● **Record extracts**

%%

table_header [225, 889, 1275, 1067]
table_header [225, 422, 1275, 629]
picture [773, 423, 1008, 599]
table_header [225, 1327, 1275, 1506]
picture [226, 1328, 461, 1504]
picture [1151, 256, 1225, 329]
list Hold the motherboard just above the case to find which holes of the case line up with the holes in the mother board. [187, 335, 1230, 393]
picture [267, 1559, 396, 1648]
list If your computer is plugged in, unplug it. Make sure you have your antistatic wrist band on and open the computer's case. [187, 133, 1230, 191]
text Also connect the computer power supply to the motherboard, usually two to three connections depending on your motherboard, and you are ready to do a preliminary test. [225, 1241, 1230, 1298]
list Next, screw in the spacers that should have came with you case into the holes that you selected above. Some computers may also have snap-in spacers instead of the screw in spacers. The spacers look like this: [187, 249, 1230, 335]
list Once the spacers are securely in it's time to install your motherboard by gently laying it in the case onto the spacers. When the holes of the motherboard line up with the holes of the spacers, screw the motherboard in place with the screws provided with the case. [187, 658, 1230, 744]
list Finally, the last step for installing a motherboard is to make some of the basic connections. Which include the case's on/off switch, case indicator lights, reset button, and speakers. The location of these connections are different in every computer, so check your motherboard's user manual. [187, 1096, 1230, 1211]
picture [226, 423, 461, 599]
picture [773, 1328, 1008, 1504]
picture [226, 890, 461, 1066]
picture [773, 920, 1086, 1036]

%%

● **Action item**
Repeat the records exactly, leaving out none of them.

● **Exercise result**
table_header [225, 889, 1275, 1067]
table_header [225, 422, 1275, 629]
picture [773, 423, 1008, 599]
table_header [225, 1327, 1275, 1506]
picture [226, 1328, 461, 1504]
picture [1151, 256, 1225, 329]
list Hold the motherboard just above the case to find which holes of the case line up with the holes in the mother board. [187, 335, 1230, 393]
picture [267, 1559, 396, 1648]
list If your computer is plugged in, unplug it. Make sure you have your antistatic wrist band on and open the computer's case. [187, 133, 1230, 191]
text Also connect the computer power supply to the motherboard, usually two to three connections depending on your motherboard, and you are ready to do a preliminary test. [225, 1241, 1230, 1298]
list Next, screw in the spacers that should have came with you case into the holes that you selected above. Some computers may also have snap-in spacers instead of the screw in spacers. The spacers look like this: [187, 249, 1230, 335]
list Once the spacers are securely in it's time to install your motherboard by gently laying it in the case onto the spacers. When the holes of the motherboard line up with the holes of the spacers, screw the motherboard in place with the screws provided with the case. [187, 658, 1230, 744]
list Finally, the last step for installing a motherboard is to make some of the basic connections. Which include the case's on/off switch, case indicator lights, reset button, and speakers. The location of these connections are different in every computer, so check your motherboard's user manual. [187, 1096, 1230, 1211]
picture [226, 423, 461, 599]
picture [773, 1328, 1008, 1504]
picture [226, 890, 461, 1066]
picture [773, 920, 1086, 1036]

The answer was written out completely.